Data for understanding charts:
<<<<
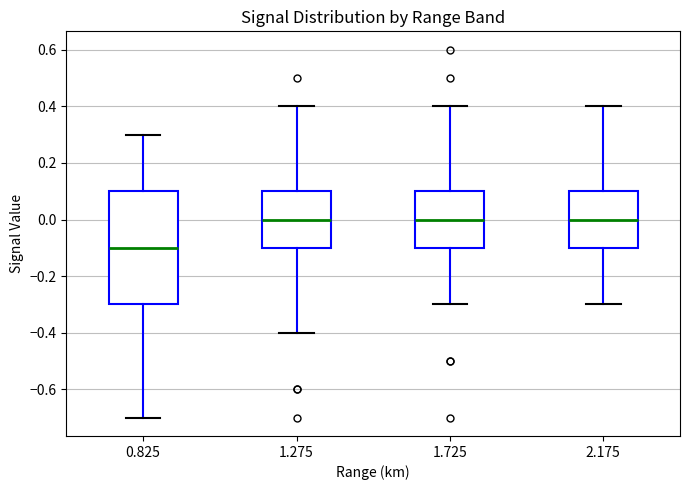

Where does the median line of the box at x = 1.725 sit on the y-axis? The values are not printed on the chart, so give them approximately, as read against the axis.

0.0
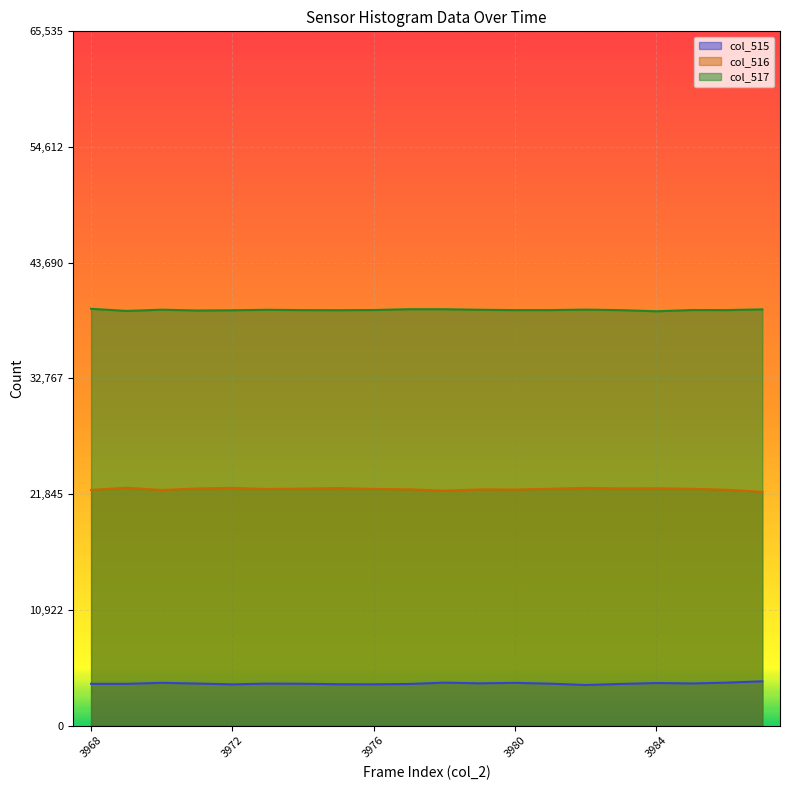

True or false: col_515 has more than 2 points higher than both neighbors.

True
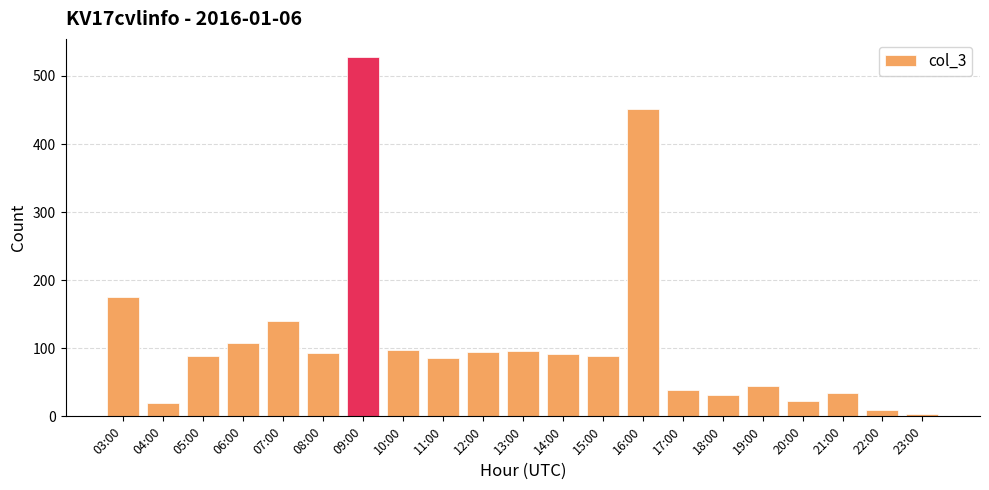

What is the sum of all values?

2343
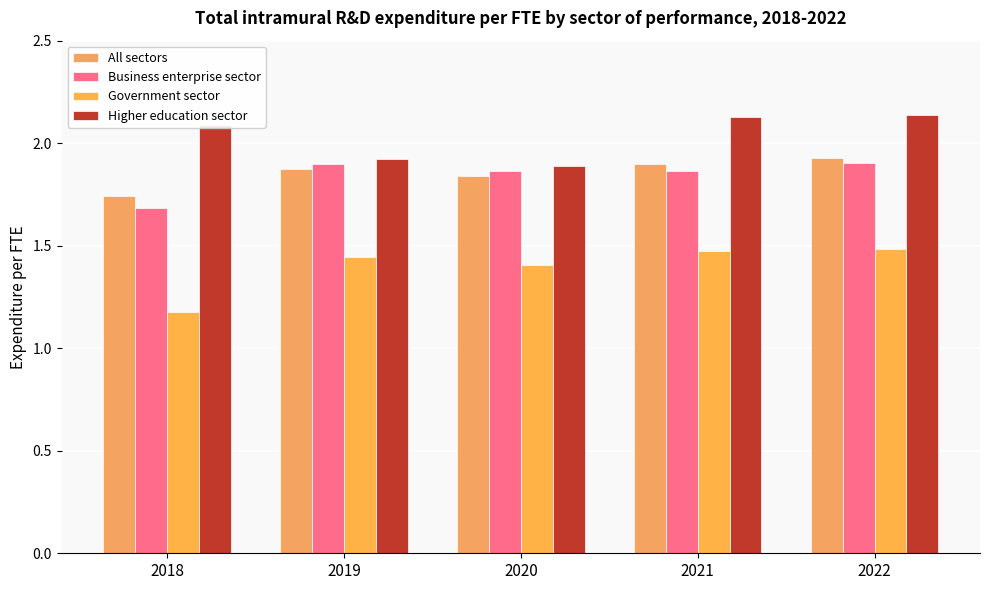

What is the maximum value shown in the chart?

2.1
>>>>
→ Problem to solve
How many of the lines above contain the word "What"? Reply with the number alone.

→ Output of the exercise
2